§ **PROBLEM STATEMENT**: Continue the how-to passage on molding concealed chin sinkers for swim baits, picking up right after its last sentence.

There are lots of ways of rigging swim baits, most of which I use, but the one thing with external chin sinkers on swim baits is, if the Billies feel the chin sinker, which is pretty common, they spit the swim bait pretty quick.

Concealed chin sinkers

I made some moulds out of aluminium to weight some of my lures, I also saw an application to use the mould to make concealed chin sinkers for swim baits that I insert in the baits mouth, yep there are other ways to do this, but this method is p#$@ss easy, quick & I pre rig the baits when they are fresh & then freeze in Sasha packs.

Depending on the size of the weight/diameter you want you just need two pieces of aluminium that are thick enough to drill out & leave enough on each side for the mould to stay intact. I also have different lengths weights so it’s a matter of cutting the Aluminium to the required length. If you make the aluminium moulds long enough you can drill multiple holes along the length so when you pour the weights you pour more then one weight at a time. I make these because the lure weights have to be consistent, so I will explain how I make them & then provide alternative options for any one who doesn’t have the gear or inclination to make the mould.

In this example I will use two pieces of 8mm aluminium, approximately 300 mm in length ripped down to 20 mm in height. The two pieces are pinned together by what ever you have lying around, a pop rivet pin or similar would suffice. Line up pieces of aluminium together & drill holes the diameter of the pin through both pieces, at least one pin at each end. The pin would be epoxied in one side to remain permanent, the part of the pin that protrudes slides into the other hole so your mould stay in line when pouring (just look at a commercial sinker mould & you would get the idea of what the pins do, on commercial moulds its usually a little round lug to line up the mould). Once the epoxy had cured put the two pieces back together & place in a vice or similar, they should be in perfect alignment because of the pins. Select the diameter drill you require for a weight, in this one I am using an 8mm metal drill bit, preferably using a drill press drill straight down the join (this is important for ease of de moulding) of the two pieces of aluminium to a depth of about 18 mm leaving the last 2 mm in tact. Move along the length of the aluminium & drill as many weights as you can fit on the length of aluminium, usually leave about 30 mm between holes. Once completed depending on the size of the wire you intend to mould into your weight you drill the remaining 2 mm out with the smaller drill bit the diameter of the wire when it is twisted up.

I use stainless wire because I mainly use them in lures & want them to last. Any one using them just for swim baits could use any sort of wire. Make a small hook like the little round screw in curtain rod hooks you can buy at hard ware supplies & or just make one out of a piece of cr.p you have lying around & place in your drill. To twist the wire up just cut off required length place in vice grips, vice or similar & use a hand drill or a drill with a clutch to twist the wire up, you should end up with a nice straight twisted piece of wire with a circular loop on one end, make enough for how ever many weights you want.

§ **DATA PROVIDED**:
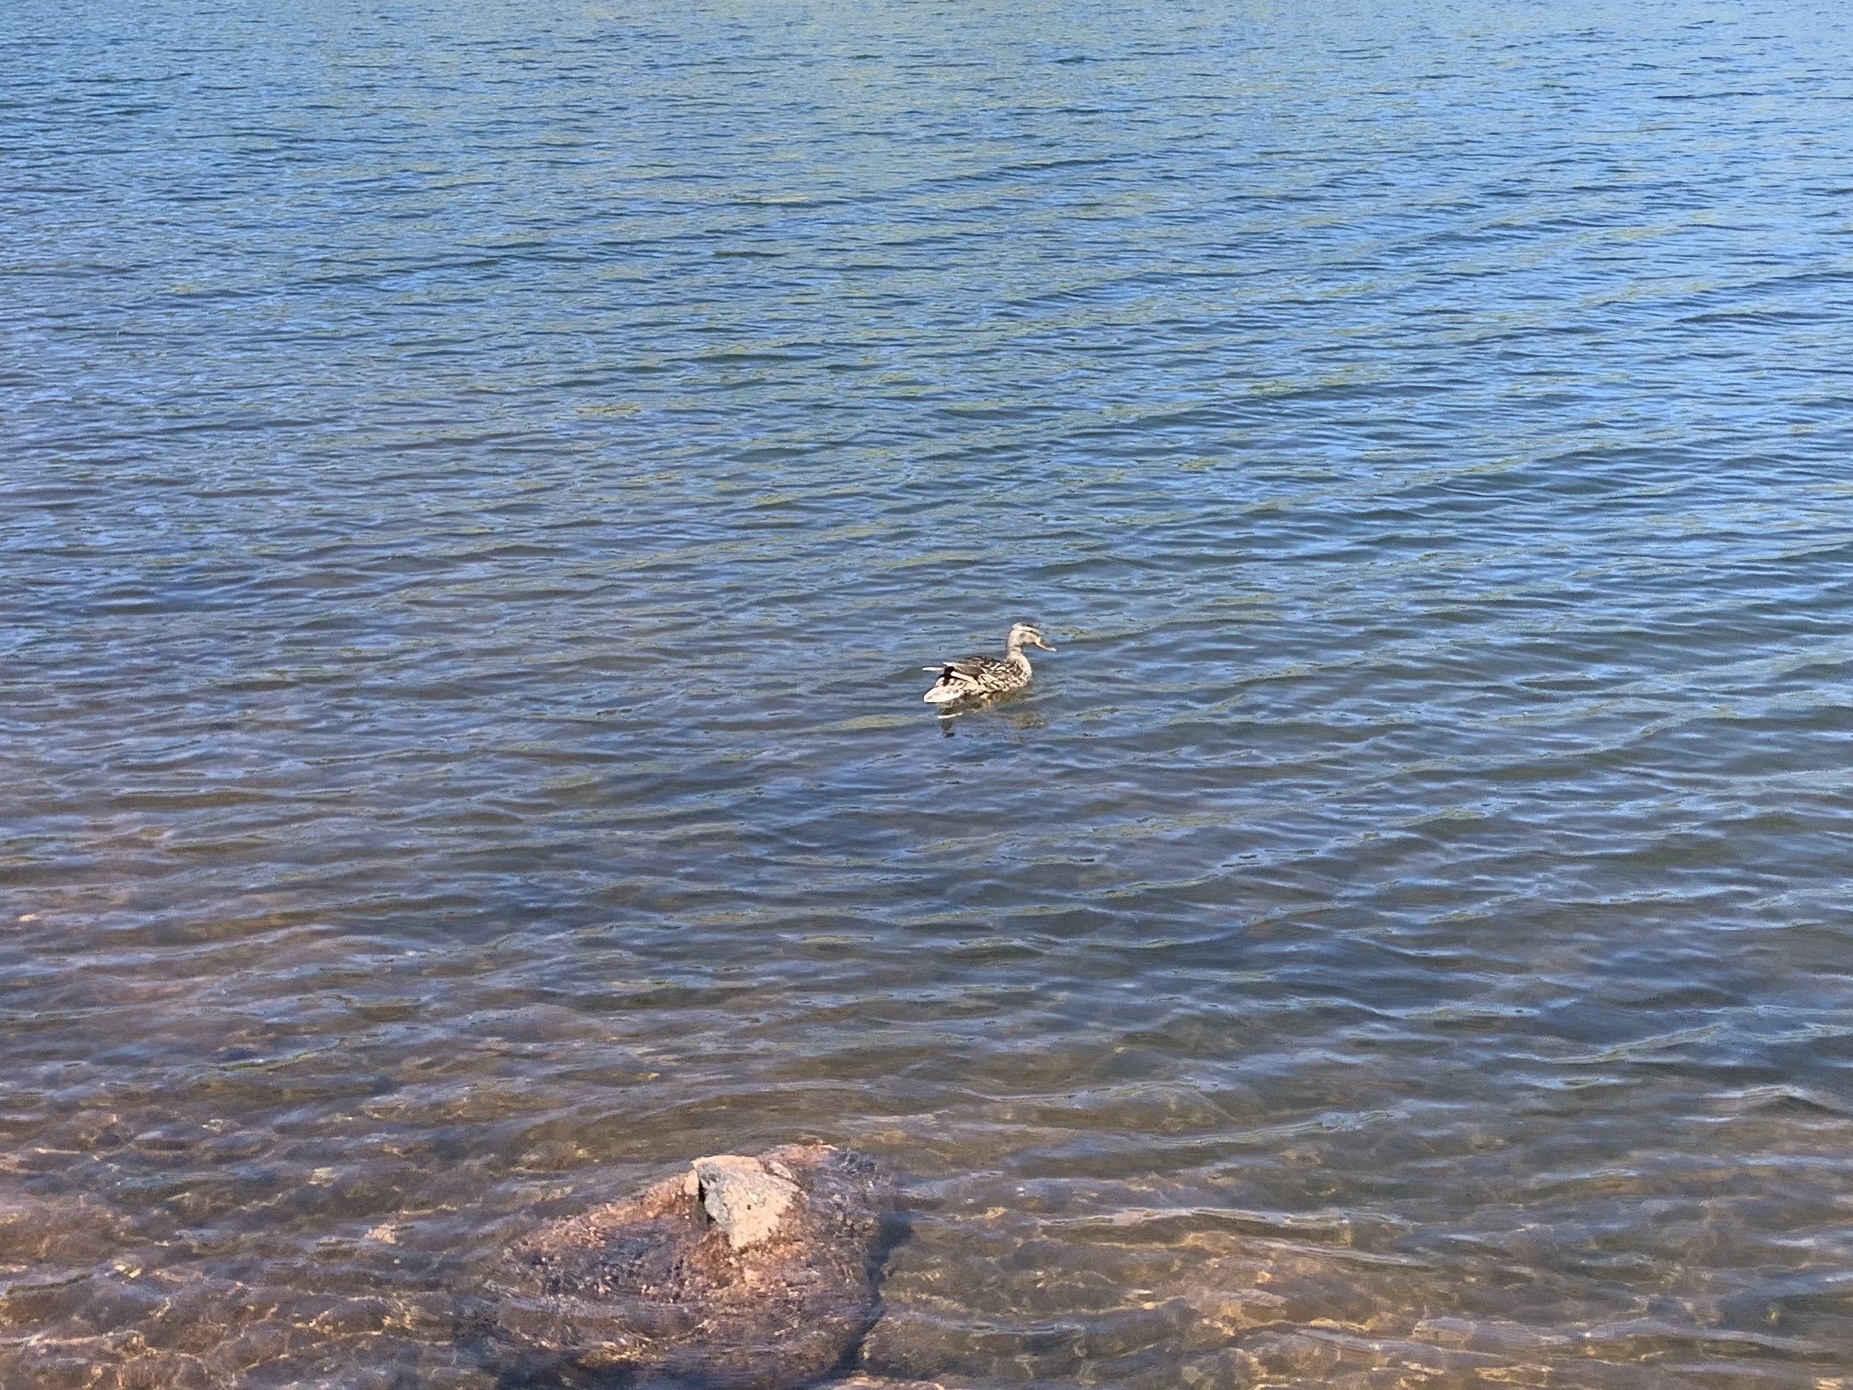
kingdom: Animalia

§ **RESPONSE TO THIS TASK**:
Place the twisted wire in the mould with the circular bit on the out side of the last 2 mm & pour the lead, de mould, you will end up with a lead weight & the twisted wire in the centre & the circular eyelet on one end, how far you mould the wire out will depend on the bait you are using, EG Mullet can be close, Mackerel would be longer.

Another option to do the same as above is to use thicker aluminium & drill a couple of 6 mm, 8 mm 10 mm weights & so on, so you have a good selection to suit different size swim baits.

I have them made in sizes from midgets in width & length, up to 12 mm diameter & about 75 mm in length which I use in the rear of Bird Teasers I make & also use on big swim baits (big Queenies & Macs etc).

Reading the above makes it sound harder then it is, once you make the mould it really is easy.

Alternative option

Another option for any one who can’t be bothered to make the mould is to buy your barrel sinkers & either glue the twisted wires in place & or put the twisted wire in & crimp the end on the barrel sinker to hold the wire central, you could do the same with heavy mono or Jenkai etc but personally the wire, whether moulded, glued or crimped is a far better result, mainly for when you come to the rigging part & making sure the weight remains central.

Note depending on what type of bait you are using you may have the wire extending out of the lead further to make it easier to rig.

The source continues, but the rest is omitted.